** Opening DATA FOR PROCESSING block **

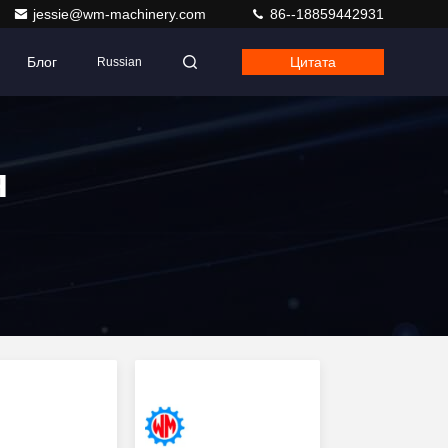
jessie@wm-machinery.com
86--18859442931
Блог
Цитата
Russian
я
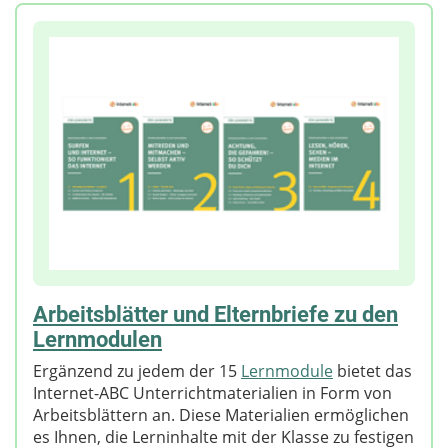
Arbeitsblätter und Elternbriefe zu den
Lernmodulen
Ergänzend zu jedem der 15
Lernmodule
bietet das
Internet-ABC Unterrichtmaterialien in Form von
Arbeitsblättern an. Diese Materialien ermöglichen
es Ihnen, die Lerninhalte mit der Klasse zu festigen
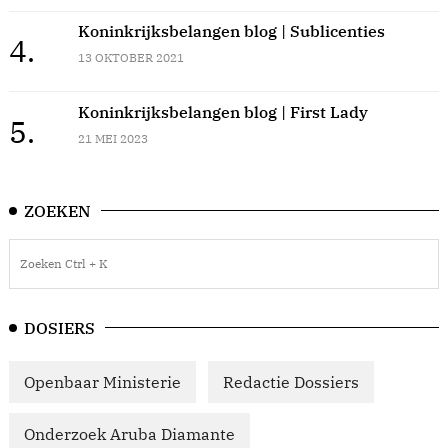
Koninkrijksbelangen blog | Sublicenties
4.
13 OKTOBER 2021
Koninkrijksbelangen blog | First Lady
5.
21 MEI 2023
ZOEKEN
DOSIERS
Openbaar Ministerie
Redactie Dossiers
Onderzoek Aruba Diamante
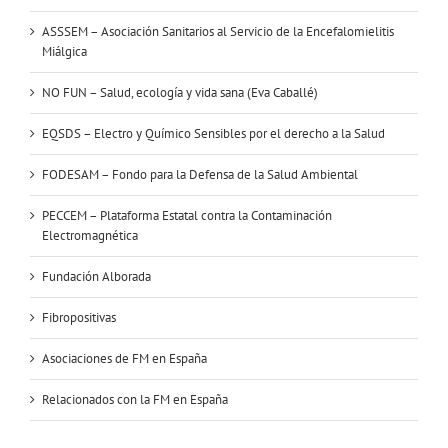
ASSSEM – Asociación Sanitarios al Servicio de la Encefalomielitis
Miálgica
NO FUN – Salud, ecología y vida sana (Eva Caballé)
EQSDS – Electro y Químico Sensibles por el derecho a la Salud
FODESAM – Fondo para la Defensa de la Salud Ambiental
PECCEM – Plataforma Estatal contra la Contaminación
Electromagnética
Fundación Alborada
Fibropositivas
Asociaciones de FM en España
Relacionados con la FM en España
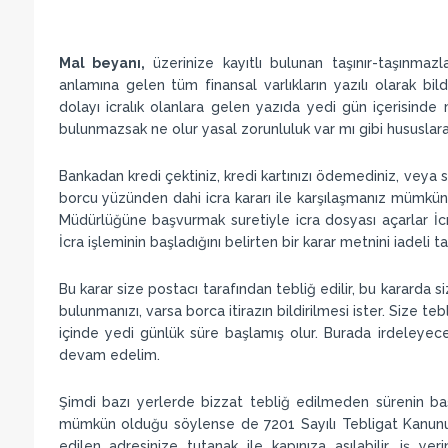
Mal beyanı,
üzerinize kayıtlı bulunan taşınır-taşınmaz
anlamına gelen tüm finansal varlıkların yazılı olarak bi
dolayı icralık olanlara gelen yazıda yedi gün içerisind
bulunmazsak ne olur yasal zorunluluk var mı gibi hususlara 
Bankadan kredi çektiniz, kredi kartınızı ödemediniz, veya s
borcu yüzünden dahi icra kararı ile karşılaşmanız mümkün. A
Müdürlüğüne başvurmak suretiyle icra dosyası açarlar İ
İcra işleminin başladığını belirten bir karar metnini iadeli
Bu karar size postacı tarafından tebliğ edilir, bu kararda
bulunmanızı, varsa borca itirazın bildirilmesi ister. Size teb
içinde yedi günlük süre başlamış olur. Burada irdeleye
devam edelim.
Şimdi bazı yerlerde bizzat tebliğ edilmeden sürenin ba
mümkün olduğu söylense de 7201 Sayılı Tebligat Kanunun
edilen adresinize tutanak ile kapınıza asılabilir, iş yer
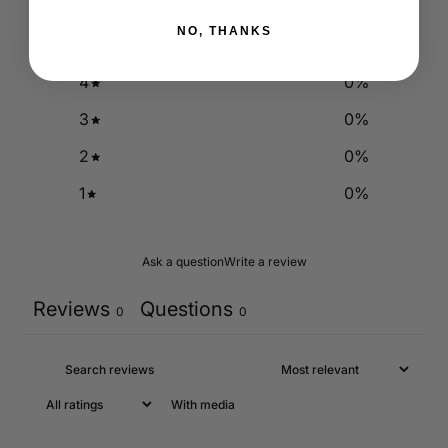
NO, THANKS
5
0
%
4
0
%
3
0
%
2
0
%
1
0
%
Ask a question
Write a review
Reviews
Questions
0
0
With media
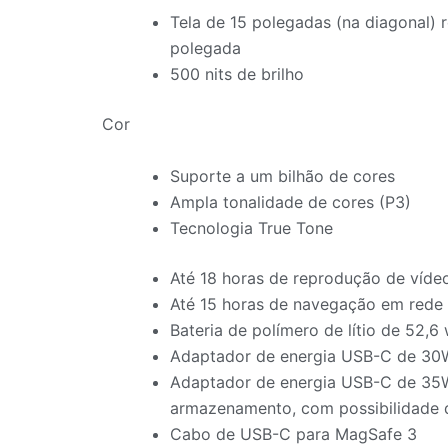
Tela de 15 polegadas (na diagonal) 
polegada
500 nits de brilho
Cor
Suporte a um bilhão de cores
Ampla tonalidade de cores (P3)
Tecnologia True Tone
Até 18 horas de reprodução de víde
Até 15 horas de navegação em rede 
Bateria de polímero de lítio de 52,6
Adaptador de energia USB-C de 30W
Adaptador de energia USB-C de 35W
armazenamento, com possibilidade 
Cabo de USB-C para MagSafe 3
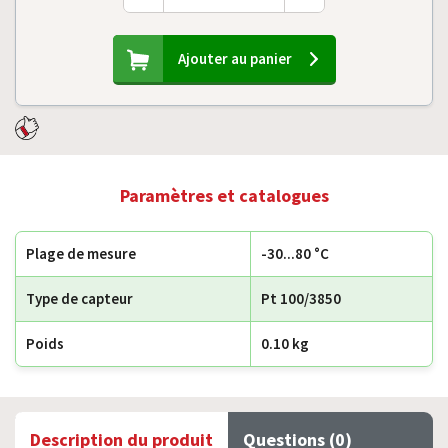
Ajouter au panier
Paramètres et catalogues
Plage de mesure
-30...80 °C
Type de capteur
Pt 100/3850
Poids
0.10 kg
Description du produit
Questions (0)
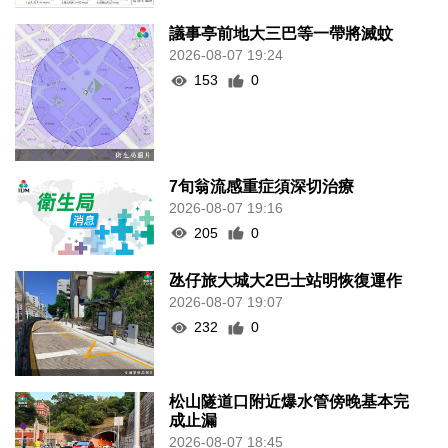
議事亭前地大三巴等一帶將滅蚊
2026-08-07 19:24
153
0
7旬翁流感重症須深切治療
2026-08-07 19:16
205
0
氹仔旅大城大2巴士站明恢復運作
2026-08-07 19:07
232
0
松山隧道口附近爆水管傍晚基本完
成止漏
2026-08-07 18:45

** Closing DATA FOR PROCESSING block **

● **WHAT YOU WILL DO**
Reproduce the text of every entry above line by line, with no changes, and leave out the picture markers.

● **OUTPUT OF THE TASK**
jessie@wm-machinery.com
86--18859442931
Блог
Цитата
Russian
я
Arbeitsblätter und Elternbriefe zu den
Lernmodulen
Ergänzend zu jedem der 15
Lernmodule
bietet das
Internet-ABC Unterrichtmaterialien in Form von
Arbeitsblättern an. Diese Materialien ermöglichen
es Ihnen, die Lerninhalte mit der Klasse zu festigen
Koninkrijksbelangen blog | Sublicenties
4.
13 OKTOBER 2021
Koninkrijksbelangen blog | First Lady
5.
21 MEI 2023
ZOEKEN
DOSIERS
Openbaar Ministerie
Redactie Dossiers
Onderzoek Aruba Diamante
ASSSEM – Asociación Sanitarios al Servicio de la Encefalomielitis
Miálgica
NO FUN – Salud, ecología y vida sana (Eva Caballé)
EQSDS – Electro y Químico Sensibles por el derecho a la Salud
FODESAM – Fondo para la Defensa de la Salud Ambiental
PECCEM – Plataforma Estatal contra la Contaminación
Electromagnética
Fundación Alborada
Fibropositivas
Asociaciones de FM en España
Relacionados con la FM en España
Mal beyanı,
üzerinize kayıtlı bulunan taşınır-taşınmaz
anlamına gelen tüm finansal varlıkların yazılı olarak bi
dolayı icralık olanlara gelen yazıda yedi gün içerisind
bulunmazsak ne olur yasal zorunluluk var mı gibi hususlara 
Bankadan kredi çektiniz, kredi kartınızı ödemediniz, veya s
borcu yüzünden dahi icra kararı ile karşılaşmanız mümkün. A
Müdürlüğüne başvurmak suretiyle icra dosyası açarlar İ
İcra işleminin başladığını belirten bir karar metnini iadeli
Bu karar size postacı tarafından tebliğ edilir, bu kararda
bulunmanızı, varsa borca itirazın bildirilmesi ister. Size teb
içinde yedi günlük süre başlamış olur. Burada irdeleye
devam edelim.
Şimdi bazı yerlerde bizzat tebliğ edilmeden sürenin ba
mümkün olduğu söylense de 7201 Sayılı Tebligat Kanunun
edilen adresinize tutanak ile kapınıza asılabilir, iş yer
NO, THANKS
5
0
%
4
0
%
3
0
%
2
0
%
1
0
%
Ask a question
Write a review
Reviews
Questions
0
0
With media
Tela de 15 polegadas (na diagonal) 
polegada
500 nits de brilho
Cor
Suporte a um bilhão de cores
Ampla tonalidade de cores (P3)
Tecnologia True Tone
Até 18 horas de reprodução de víde
Até 15 horas de navegação em rede 
Bateria de polímero de lítio de 52,6
Adaptador de energia USB-C de 30W
Adaptador de energia USB-C de 35W
armazenamento, com possibilidade 
Cabo de USB-C para MagSafe 3
Ajouter au panier
Paramètres et catalogues
Plage de mesure
-30...80 °C
Type de capteur
Pt 100/3850
Poids
0.10 kg
Description du produit
Questions (0)
議事亭前地大三巴等一帶將滅蚊
2026-08-07 19:24
153
0
7旬翁流感重症須深切治療
2026-08-07 19:16
205
0
氹仔旅大城大2巴士站明恢復運作
2026-08-07 19:07
232
0
松山隧道口附近爆水管傍晚基本完
成止漏
2026-08-07 18:45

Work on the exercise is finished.